LGIM’s Roe said if the biggest worry was a 0.5 percent growth hit, “we are in a pretty benign environment.”
Also, recent trade-linked selloffs have been relatively contained – even before the U.S.-EU deal, world stocks stood less than four percent below record highs.
“No one really takes 100 percent of what Trump says . He changes his mind a lot and China has been relaxed and quiet in its response,” said Roberto Coronado, a credit portfolio manager at PineBridge Investments.
“Am I going to sell everything because of this? It doesn’t make sense. I would miss out and I would have made the wrong investment.”
Nor do options markets indicate investors are bracing for volatility to rise when tariffs on $200 billion of Chinese goods take effect from as early as September.
Three-month out-of-the-money equity volatility in European equities, which measures volatility expectations, has been lower than current levels less than one percent of the time over the past 13 years, two bank derivatives traders said.
Chinese equity volatility also remains low, suggesting few are preparing for a further share slump, said Anshul Gupta, head of European equity derivatives research at Bank of America Merrill Lynch. Chinese shares have fallen 15 percent in 2018.
U.S. markets do show some signs of nervousness.
Options pricing for the PowerShares QQQ Trust ETF, a passive fund which includes big-ticket tech names such as Apple , Microsoft and chip suppliers selling to China, show a higher preference for puts by mid-September, according to market analytics firm Trade Alert.
Puts are options that offer protection against price falls.
Investors have been more skittish about European automotive stocks, the derivatives traders said, but following Wednesday’s U.S.-EU announcement, volatility expectations look set to ease.
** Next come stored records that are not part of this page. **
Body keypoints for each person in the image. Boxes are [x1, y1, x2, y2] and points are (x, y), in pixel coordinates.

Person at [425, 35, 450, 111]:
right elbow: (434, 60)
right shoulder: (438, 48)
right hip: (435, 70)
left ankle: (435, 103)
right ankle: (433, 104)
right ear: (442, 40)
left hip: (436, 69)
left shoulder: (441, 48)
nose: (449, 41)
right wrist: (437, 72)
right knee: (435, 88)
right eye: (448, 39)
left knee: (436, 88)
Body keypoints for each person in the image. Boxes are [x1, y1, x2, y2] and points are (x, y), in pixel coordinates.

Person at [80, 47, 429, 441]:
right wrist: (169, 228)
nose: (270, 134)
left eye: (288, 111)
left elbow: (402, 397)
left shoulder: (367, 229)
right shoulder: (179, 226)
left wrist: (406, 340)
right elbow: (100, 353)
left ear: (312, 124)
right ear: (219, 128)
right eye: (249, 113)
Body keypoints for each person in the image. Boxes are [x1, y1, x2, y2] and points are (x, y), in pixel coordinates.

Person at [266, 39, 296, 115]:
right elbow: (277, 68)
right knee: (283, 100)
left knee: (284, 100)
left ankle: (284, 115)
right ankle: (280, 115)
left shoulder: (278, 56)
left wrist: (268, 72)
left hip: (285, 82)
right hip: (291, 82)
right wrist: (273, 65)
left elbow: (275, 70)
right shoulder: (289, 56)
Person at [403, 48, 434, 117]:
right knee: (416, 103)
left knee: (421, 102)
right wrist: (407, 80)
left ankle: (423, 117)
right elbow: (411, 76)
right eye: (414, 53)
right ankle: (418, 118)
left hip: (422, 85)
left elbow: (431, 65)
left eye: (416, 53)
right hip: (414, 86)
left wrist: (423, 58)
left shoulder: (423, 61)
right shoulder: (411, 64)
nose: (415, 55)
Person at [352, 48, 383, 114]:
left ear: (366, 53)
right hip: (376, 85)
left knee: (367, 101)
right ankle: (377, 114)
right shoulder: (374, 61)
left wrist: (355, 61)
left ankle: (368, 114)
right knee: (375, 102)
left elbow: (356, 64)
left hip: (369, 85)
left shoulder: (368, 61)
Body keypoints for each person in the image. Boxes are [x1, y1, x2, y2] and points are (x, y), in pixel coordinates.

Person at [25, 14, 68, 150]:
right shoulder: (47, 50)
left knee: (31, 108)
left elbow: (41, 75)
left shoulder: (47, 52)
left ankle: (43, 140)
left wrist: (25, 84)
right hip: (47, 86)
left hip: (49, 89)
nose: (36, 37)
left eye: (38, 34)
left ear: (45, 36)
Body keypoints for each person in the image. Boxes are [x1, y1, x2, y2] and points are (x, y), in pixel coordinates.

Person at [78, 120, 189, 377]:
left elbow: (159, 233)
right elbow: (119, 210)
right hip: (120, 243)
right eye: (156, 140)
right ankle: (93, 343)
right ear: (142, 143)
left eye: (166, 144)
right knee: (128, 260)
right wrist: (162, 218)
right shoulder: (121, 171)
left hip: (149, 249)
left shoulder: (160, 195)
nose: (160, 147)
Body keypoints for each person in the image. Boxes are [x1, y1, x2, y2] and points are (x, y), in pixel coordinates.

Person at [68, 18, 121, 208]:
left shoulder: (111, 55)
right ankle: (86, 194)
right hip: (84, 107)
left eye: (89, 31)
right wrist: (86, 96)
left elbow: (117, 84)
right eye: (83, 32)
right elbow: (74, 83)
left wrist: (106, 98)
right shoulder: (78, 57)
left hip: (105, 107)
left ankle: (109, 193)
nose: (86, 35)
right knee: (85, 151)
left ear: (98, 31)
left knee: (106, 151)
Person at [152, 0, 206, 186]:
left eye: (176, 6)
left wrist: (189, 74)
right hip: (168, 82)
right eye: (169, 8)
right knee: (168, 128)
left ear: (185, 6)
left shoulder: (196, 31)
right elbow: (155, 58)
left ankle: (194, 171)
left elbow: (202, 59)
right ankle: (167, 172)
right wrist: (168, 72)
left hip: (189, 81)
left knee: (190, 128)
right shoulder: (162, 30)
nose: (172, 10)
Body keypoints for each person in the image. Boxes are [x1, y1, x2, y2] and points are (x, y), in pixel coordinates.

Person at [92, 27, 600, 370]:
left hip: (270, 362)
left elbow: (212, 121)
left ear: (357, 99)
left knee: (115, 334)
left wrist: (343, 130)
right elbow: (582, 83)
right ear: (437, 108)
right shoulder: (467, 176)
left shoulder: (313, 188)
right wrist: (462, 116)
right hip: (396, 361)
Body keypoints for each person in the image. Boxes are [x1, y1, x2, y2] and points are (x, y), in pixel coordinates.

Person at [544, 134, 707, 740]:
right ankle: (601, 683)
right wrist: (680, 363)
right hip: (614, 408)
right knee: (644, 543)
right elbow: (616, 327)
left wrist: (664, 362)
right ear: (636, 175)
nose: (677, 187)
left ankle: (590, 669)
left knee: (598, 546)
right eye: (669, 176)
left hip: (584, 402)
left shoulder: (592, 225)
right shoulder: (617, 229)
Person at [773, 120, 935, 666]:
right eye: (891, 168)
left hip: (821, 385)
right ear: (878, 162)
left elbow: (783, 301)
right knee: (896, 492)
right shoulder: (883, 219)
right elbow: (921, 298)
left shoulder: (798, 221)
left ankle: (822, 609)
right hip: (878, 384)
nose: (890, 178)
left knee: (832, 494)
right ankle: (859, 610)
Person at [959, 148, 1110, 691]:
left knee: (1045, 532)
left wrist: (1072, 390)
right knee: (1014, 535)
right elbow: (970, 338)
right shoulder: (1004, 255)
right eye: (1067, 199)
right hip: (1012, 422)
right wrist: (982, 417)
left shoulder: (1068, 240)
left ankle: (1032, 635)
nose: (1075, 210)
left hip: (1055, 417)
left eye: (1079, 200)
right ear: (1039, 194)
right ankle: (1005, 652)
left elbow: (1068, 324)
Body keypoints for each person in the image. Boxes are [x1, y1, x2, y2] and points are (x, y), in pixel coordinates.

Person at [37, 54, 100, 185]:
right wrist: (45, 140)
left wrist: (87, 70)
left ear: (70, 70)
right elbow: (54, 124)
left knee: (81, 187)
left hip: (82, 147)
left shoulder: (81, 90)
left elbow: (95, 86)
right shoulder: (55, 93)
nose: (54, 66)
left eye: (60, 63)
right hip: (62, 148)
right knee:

The bigger risk remains an escalation with China, all the more so because growth momentum may be faltering. A Reuters poll of 150 economists worldwide reflected an overwhelming conviction that global growth had peaked.
“$200 billion [of tariffs] would be an acceleration, something quite significant. That’s not fully discounted,” said Tim Graf, State Street Global Markets’ EMEA Head of Macro Strategy.
Investor reluctance to prepare for crisis mirrors a broader trend in recent years, in which big political or geopolitical shocks like Britain’s Brexit referendum or Italy’s political crisis are too hard or costly to hedge against, and therefore remain underpriced until they explode.
BAML’s Gupta said investors were not being complacent and understood potential trade-related risks but added: “it is very hard to pinpoint which way it goes from here and who blinks first, and when.”
There are also competing concerns, such as the end of central banks’ stimulus, rising interest rates, and desperation not to miss out on what could be the bull market’s last hurrah.
Protectionism plays well among Trump’s core blue-collar voter base, and trade noise could well boost his polling ahead of mid-term elections in November.
Others say Trump’s tough talk masks a desire to secure new bilateral trading deals that he can can present as a win for American workers.
Investors wanting a sound strategy should not preclude “the idea of a rational outcome to the whole affair,” said investment firm Carmignac’s Didier Saint-Georges.
Rhetoric may not descend into a growth-sapping war because many expect Trump to tone down the bellicosity on any sign the U.S. economy is suffering.
“He thinks the strong economy is the key to winning elections,” said Kim Forrest, a fund manager at Pittsburgh-based Fort Pitt Capital Group. “And he’s not going to jeopardize that.”